What are your future plans for Wanda's?
I don't want another location. I find quality control is really important to me, and as much as I have great staff, every day is a challenge just for quality control. You always have to be on top of everything, all the time. And frankly, I don't want an empire. I'm not looking for expansion--in fact, we're expanding in our present location to make a better patio and a roof garden. It's already in the plan, we're going to do it this year--the plan is to grow herbs and tomatoes.
We'll start small the first year, but it's a 2,000 square foot roof and we'll be getting it properly engineered, and everything will be made with recycled materials. Everything's going to be done in the most ecological way. We also want to sell ice cream on a larger scale.

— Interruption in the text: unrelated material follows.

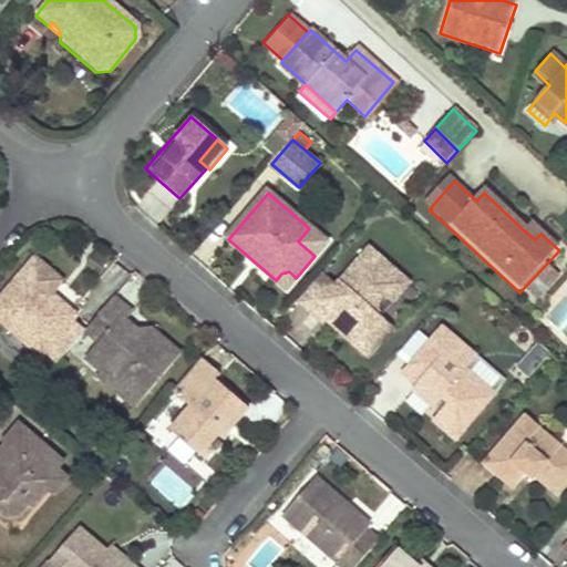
[(540,234),(531,224),(524,230),(535,239),(540,234)]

Where would we find you on your days off?
Well, I don't get many days off but I have a huge garden at home. I love to garden and going antiquing. Like I said, I do transcendental meditation so I go off on retreats if I can. I meditate every day twice a day, and it keeps me sane.
RAPID FIRE QUESTIONS
Most underrated baking ingredient? Fruit.
Best baking appliance/tool? Food processor.
One baked good you can't live without? Our Dulce de Leche macarons.
Next hot trend in baking? Pies for weddings.
One thing that you would never bake? Anything with lard.
Favourite cookbook? Pie and Pastry Bible by Rose Levy Beranbaum.